Be ready to invest at a minimum the time that is required through the qualification process, and maintain engagement with Naval Group. Having said that, while it may be more difficult, it is also more rewarding from a business perspective.  

The Future Submarine Program provides long-term opportunities because it begins with the qualification process, then there’s the build and sustainment which allows you to maintain a good revenue line, and from an image perspective it is also evidence that a supplier’s level of capability is good enough to be part of one of the most complex Defence program’s in Australia’s history.

What do you love about living in Australia?

I’ve been here seven and a half years, and there is so much about Australia that I love. The work/life balance Australians value, the scenery and space; the way of life. It’s quite different to France where there is a high density of population and more competition for space.

I also love the people! It’s a young society, so when you come from elsewhere like I have it’s easier to integrate because there are people everywhere from different backgrounds and you feel immediately welcomed. My wife and I always enjoy when our family visit from France and showing them the beauty of Australia. Not only is it a wonderful holiday for them, it’s also a great childcare option for us when they do (laughs).

What are some of the Australian quirks you’ve had to get used to?

Australians are very funny in how friendly they are. You are super friendly right from the start, calling people “mate” and giving them a nickname before you even get to know them! It’s nice, but it’s not like that in France so I’ve had to get used to it.

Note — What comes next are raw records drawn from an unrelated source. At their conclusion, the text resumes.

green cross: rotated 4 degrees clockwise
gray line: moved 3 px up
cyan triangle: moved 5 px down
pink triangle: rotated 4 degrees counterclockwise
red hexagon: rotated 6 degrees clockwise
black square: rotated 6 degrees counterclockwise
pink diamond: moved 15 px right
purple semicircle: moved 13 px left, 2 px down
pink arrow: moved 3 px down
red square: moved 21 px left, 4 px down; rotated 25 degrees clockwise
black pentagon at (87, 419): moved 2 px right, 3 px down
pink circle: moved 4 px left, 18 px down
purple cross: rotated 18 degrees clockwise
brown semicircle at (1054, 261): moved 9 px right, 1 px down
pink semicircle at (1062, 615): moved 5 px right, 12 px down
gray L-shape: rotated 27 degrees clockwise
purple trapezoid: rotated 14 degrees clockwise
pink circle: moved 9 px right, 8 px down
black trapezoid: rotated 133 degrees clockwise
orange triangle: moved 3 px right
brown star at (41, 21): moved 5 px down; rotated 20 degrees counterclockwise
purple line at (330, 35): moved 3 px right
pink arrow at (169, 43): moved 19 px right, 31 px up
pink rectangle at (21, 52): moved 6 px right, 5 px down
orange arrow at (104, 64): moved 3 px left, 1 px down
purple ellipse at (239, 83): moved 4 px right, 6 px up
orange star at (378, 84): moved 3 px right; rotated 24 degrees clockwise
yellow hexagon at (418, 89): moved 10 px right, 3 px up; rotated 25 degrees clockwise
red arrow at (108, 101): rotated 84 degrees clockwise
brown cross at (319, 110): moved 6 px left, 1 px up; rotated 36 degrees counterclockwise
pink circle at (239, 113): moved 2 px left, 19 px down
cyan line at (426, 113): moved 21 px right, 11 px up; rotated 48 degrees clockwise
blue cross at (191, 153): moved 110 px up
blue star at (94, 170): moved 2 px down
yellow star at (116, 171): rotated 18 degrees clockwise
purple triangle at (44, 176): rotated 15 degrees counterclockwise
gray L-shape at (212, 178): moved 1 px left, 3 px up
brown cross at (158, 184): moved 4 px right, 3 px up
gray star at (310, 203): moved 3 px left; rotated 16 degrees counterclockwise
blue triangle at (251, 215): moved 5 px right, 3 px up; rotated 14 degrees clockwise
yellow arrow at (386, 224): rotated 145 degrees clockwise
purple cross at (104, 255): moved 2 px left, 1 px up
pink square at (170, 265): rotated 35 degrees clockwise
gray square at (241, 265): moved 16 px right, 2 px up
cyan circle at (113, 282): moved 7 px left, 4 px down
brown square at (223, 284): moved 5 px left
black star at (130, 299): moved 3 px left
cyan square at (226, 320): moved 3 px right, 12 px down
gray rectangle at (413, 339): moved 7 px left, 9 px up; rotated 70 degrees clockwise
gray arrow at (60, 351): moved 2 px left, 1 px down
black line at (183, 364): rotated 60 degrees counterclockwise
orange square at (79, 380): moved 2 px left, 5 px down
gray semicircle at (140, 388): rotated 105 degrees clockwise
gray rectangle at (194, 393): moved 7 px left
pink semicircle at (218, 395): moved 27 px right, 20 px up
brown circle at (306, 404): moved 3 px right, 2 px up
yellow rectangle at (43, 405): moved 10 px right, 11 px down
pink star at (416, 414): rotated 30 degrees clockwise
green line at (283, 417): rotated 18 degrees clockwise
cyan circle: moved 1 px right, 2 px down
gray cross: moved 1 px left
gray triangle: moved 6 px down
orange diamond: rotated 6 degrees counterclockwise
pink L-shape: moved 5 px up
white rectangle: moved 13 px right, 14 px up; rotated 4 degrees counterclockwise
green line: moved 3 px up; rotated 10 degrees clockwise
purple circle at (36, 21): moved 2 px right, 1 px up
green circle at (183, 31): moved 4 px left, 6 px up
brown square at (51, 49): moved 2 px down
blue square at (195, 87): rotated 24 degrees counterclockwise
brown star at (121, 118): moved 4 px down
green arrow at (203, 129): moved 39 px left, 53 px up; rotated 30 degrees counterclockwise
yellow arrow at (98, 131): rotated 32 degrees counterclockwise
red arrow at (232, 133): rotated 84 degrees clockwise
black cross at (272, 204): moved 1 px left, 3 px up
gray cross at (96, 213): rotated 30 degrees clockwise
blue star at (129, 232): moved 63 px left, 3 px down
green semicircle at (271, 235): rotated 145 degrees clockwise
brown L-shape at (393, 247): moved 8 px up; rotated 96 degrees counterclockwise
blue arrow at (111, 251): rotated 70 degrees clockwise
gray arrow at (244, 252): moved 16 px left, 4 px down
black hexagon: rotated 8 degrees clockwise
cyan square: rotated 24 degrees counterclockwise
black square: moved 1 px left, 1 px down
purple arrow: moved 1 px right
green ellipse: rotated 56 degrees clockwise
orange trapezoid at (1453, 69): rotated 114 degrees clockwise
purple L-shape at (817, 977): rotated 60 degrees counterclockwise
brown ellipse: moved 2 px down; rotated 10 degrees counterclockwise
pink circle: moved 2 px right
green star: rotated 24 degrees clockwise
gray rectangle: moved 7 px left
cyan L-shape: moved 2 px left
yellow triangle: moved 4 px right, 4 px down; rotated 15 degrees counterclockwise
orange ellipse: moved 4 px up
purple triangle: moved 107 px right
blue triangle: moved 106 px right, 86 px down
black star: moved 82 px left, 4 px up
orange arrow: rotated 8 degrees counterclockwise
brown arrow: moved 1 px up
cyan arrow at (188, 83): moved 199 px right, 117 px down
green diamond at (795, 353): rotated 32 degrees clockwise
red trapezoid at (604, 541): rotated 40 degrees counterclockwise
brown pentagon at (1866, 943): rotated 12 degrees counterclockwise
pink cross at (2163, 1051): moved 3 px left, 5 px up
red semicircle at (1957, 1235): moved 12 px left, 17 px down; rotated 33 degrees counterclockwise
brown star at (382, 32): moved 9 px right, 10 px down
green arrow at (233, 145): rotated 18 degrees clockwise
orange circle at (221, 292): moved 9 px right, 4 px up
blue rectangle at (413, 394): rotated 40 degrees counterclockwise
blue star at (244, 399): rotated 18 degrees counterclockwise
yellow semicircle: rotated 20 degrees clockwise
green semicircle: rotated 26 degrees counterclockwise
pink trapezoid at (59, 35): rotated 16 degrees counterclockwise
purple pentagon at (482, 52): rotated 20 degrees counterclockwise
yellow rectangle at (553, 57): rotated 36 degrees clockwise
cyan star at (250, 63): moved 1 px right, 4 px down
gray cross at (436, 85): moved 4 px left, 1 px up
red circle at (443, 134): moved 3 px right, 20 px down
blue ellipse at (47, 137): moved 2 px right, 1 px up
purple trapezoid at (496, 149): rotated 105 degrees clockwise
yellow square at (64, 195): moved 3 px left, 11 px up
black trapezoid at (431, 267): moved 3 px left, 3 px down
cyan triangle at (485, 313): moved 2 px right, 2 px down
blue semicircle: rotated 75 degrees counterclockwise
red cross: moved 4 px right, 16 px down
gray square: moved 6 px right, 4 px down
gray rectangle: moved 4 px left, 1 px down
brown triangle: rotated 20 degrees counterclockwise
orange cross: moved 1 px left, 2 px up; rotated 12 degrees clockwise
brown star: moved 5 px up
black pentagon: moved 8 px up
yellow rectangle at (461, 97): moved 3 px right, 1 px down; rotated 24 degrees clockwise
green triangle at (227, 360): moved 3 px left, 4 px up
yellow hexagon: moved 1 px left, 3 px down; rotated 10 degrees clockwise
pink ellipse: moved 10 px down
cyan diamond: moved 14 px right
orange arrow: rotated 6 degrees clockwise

What are your interests and hobbies away from work?

Apart from spending time with my family I love my sports. I do a lot of running and I like playing soccer and tennis, bike riding, mountain bike riding – anything outdoors. It’s my dream to one day climb Mont Blanc, which is Europe’s highest mountain.

There are so many beautiful places in South Australia and with Somerton beach or The [Adelaide] Hills for a quick run – what more could you want?

How did you begin your career in AIC?

I’ve always been interested in the defence industry. I studied law and strategy at university, and my first professional experience was working in defence (the land domain) in France at Nexter Systems. I eventually came to Australia with Naval Group, and this was an extraordinary opportunity as, at the time, Naval Group was just starting their involvement here.

Given my experience and interest in industry I was brought on to understand the industrial base in Australia, and to gain insight into the existing capabilities. I was part of the original bid team and once we were awarded the contract I stayed to continue looking after industry capability; looking ahead to the design, build, and sustainment phases, and what we need moving forward to achieve sovereign capability.